Reproduce the lines below exactly. Skip images.
----------------
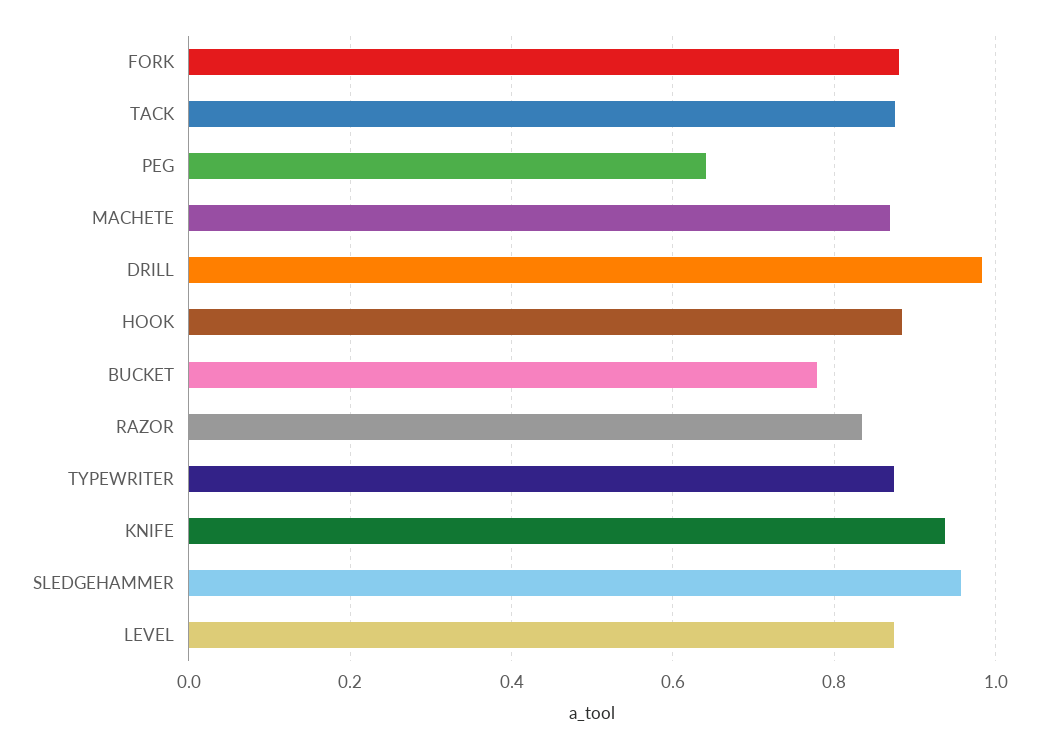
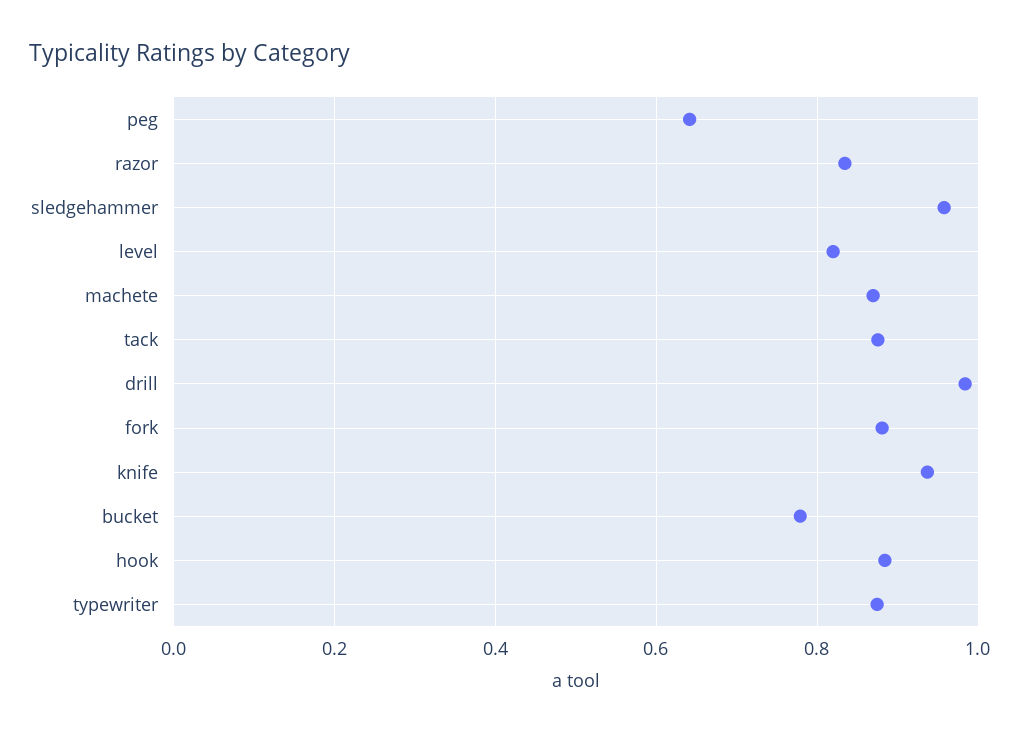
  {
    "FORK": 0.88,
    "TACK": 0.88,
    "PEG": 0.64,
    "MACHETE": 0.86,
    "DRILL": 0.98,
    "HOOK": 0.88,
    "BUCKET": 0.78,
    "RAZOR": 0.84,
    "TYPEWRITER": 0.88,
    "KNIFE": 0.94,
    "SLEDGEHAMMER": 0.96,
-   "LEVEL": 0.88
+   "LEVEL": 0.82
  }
----------------
_Solution to the exercise_.
  {
    "FORK": 0.88,
    "TACK": 0.88,
    "PEG": 0.64,
    "MACHETE": 0.86,
    "DRILL": 0.98,
    "HOOK": 0.88,
    "BUCKET": 0.78,
    "RAZOR": 0.84,
    "TYPEWRITER": 0.88,
    "KNIFE": 0.94,
    "SLEDGEHAMMER": 0.96,
-   "LEVEL": 0.88
+   "LEVEL": 0.82
  }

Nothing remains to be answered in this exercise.